Les liquidateurs recrutés sur les trottoirs des villes japonaises parmi notamment les chômeurs et les plus pauvres sont expédiés au mépris de leur sécurité vers la centrale nucléaire en perdition de Fukushima. Ils sont actuellement chaque jour environ 4 000 (ils étaient le double en 2014) a être contraint de s’exposer aux radiations mortelles pour tenter de réparer les dégâts engendrés par les donneurs d’ordre nucléaire.

Leurs salaires de liquidateurs sont toujours très bas et plus de 315 violations des droits et règlements, par rien d’autre que 154 des 290 entreprises (53,1 %) qui ont été contrôlées en 2018, ont été constaté par le Bureau du travail de Fukushima. La priorité à l’économie et aux marchés financiers l’emporte sur la sûreté, la sécurité, le respect humain. Ainsi, les vêtements de protection fournis sont de qualité médiocre et se déchirent rapidement. Ainsi, les primes de risques prévues dans le cadre de « l’amélioration de la condition de travail » signé en 2015 ont été réduites par Tepco car les doses de radioactivité dans l’air ont baissé.

Malgré les affirmations du TEPCO nucléariste tambourinant, après le blindage au mortier et à l’asphalte, que 96 % des locaux de la centrale de Fukushima-Daiichi sont une zone qui ne nécessite plus le port du masque ni de tenues de protection pour les travailleurs : la dose à l’intérieur du bâtiment réacteur où sont effectués les travaux est toujours de 4 à 5 Sv/h 5 et de 12 Sv/h à l’intérieur du conteneur de stockage de l’Unité 1.

Alors que la norme minimale « recommandée » pour les populations est de 1 mSv (millisievert), celle-ci a été relevée à 20 mSv au Japon, suite aux 5 mSv en URSS après la catastrophe nucléaire de Tchernobyl. En France en cas d’accident nucléaire, il est prévu de la relever  jusqu’à 100 mSv….

Collectif antinucléaire de Vaucluse/CAN84 (membre de la coordination antinucléaire du sud-est)

 

A suivre… Bientôt un Fukushima en Provence ou en Occitanie

www.coordination-antinucleaire-sudest.org . contact@collectif-antinucleaire-84.org


Dates à retenir:

. Commémoration des 10 ans de la catastrophe nucléaire de Fukushima, jeudi 11 mars 2021 à 15h devant l’Hôtel de ville d’Avignon à l’appel du Collectif antinucléaire de Vaucluse.

. Rassemblement samedi 13 mars 2021 à 11h devant la gare de Valence (Drôme) 38 Rue Denis Papin à Valence (26) à l’appel de : Arrêt du nucléaire 34, CHANG (Collectif halte au nucléaire Gard), Stop Nucléaire Drôme Ardèche, Collectif antinucléaire de Vaucluse (CAN84).


Notes:

  1. Le corium est un magma qui peut se former si un accident affecte le cœur d’un réacteur nucléaire et prive ce dernier de refroidissement. Ce magma est issu de la fusion de combustibles nucléaires et d’autres éléments du cœur. Un enjeu important consiste à l’empêcher de percer la cuve puis la dalle de béton de l’enceinte du réacteur afin d’éviter une contamination de l’environnement extérieur.
  2. Césium : produits de fission de l’uranium. Le césium-137 est produit avec une relative abondance dans les réactions de fission. L’importance de ce produit de fission tient au fait qu’à l’échelle d’une centaine d’années, il constitue la principale source de radioactivité des déchets des réacteurs nucléaires avec le strontium-90 et les isotopes du plutonium.
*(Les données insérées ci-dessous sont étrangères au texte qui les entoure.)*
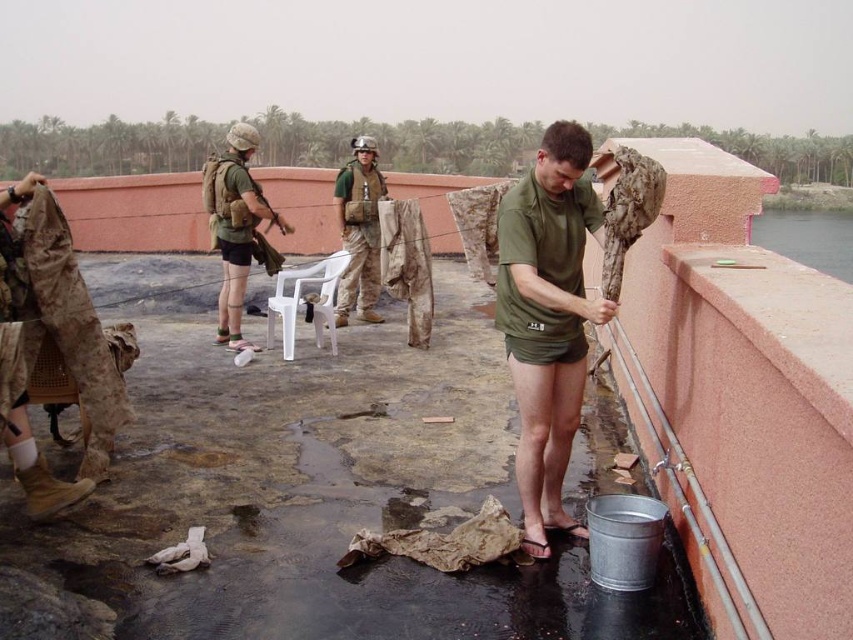
Question: Does green matte t-shirt at center appear on the right side of camouflage fabric vest at upper center?

Choices:
 (A) yes
 (B) no

Answer: (A)

Question: Based on their relative distances, which object is farther from the green matte shirt at center?

Choices:
 (A) clear water at edge right
 (B) camouflage fabric vest at center
 (C) camouflage fabric uniform at center

Answer: (A)

Question: From the image, what is the correct spatial relationship of clear water at edge right in relation to camouflage fabric vest at upper center?

Choices:
 (A) above
 (B) below

Answer: (A)

Question: Which is nearer to the camouflage fabric uniform at center?

Choices:
 (A) clear water at edge right
 (B) camouflage fabric vest at center
 (C) camouflage fabric vest at upper center

Answer: (B)

Question: Which of these objects is positioned farthest from the camouflage fabric uniform at center?

Choices:
 (A) camouflage fabric vest at upper center
 (B) green matte shirt at center
 (C) clear water at edge right
 (D) green matte t-shirt at center

Answer: (C)

Question: Is green matte t-shirt at center below camouflage fabric vest at upper center?

Choices:
 (A) no
 (B) yes

Answer: (B)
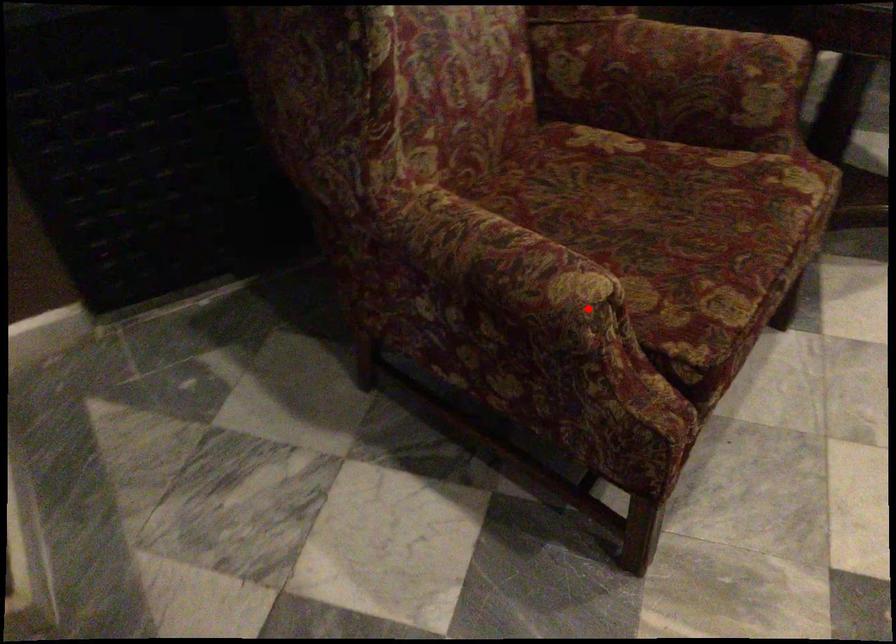
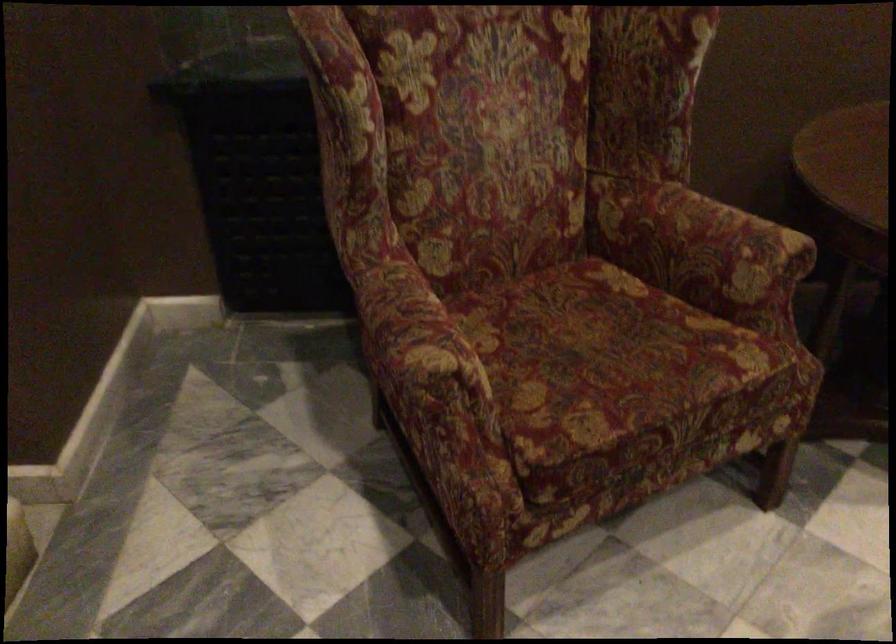
Locate, in the second image, the point that corresponds to the highlighted location in the first image.

(428, 377)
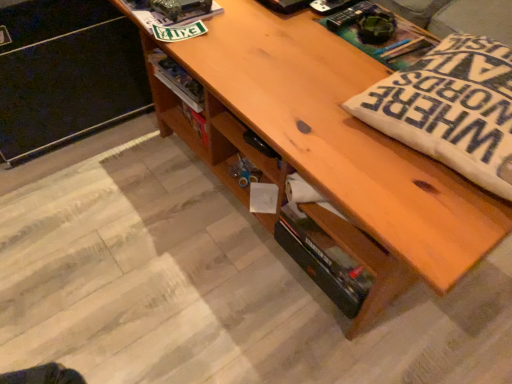
Question: From a real-world perspective, relative to wooden shelf at upper center, is wooden file cabinet at lower left vertically above or below?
Il constitue la principale source de contaminations des sols, après un rejet majeur de radioactivité dans l’environnement (période de 30 ans).
  3. Le becquerel (Bq) est l’unité dérivée du Système international d’unités (SI) pour l’activité d’une certaine quantité de matière radioactive 1, c’est-à-dire le nombre de désintégrations qui s’y produisent par seconde.
  4. radio-nucléide : nom donné aux atomes d’éléments radioactifs naturels ou artificiels.
  5. Le sievert (Sv) est l’unité utilisée pour évaluer quantitativement l’impact biologique d’une exposition humaine à des rayonnement ionisants.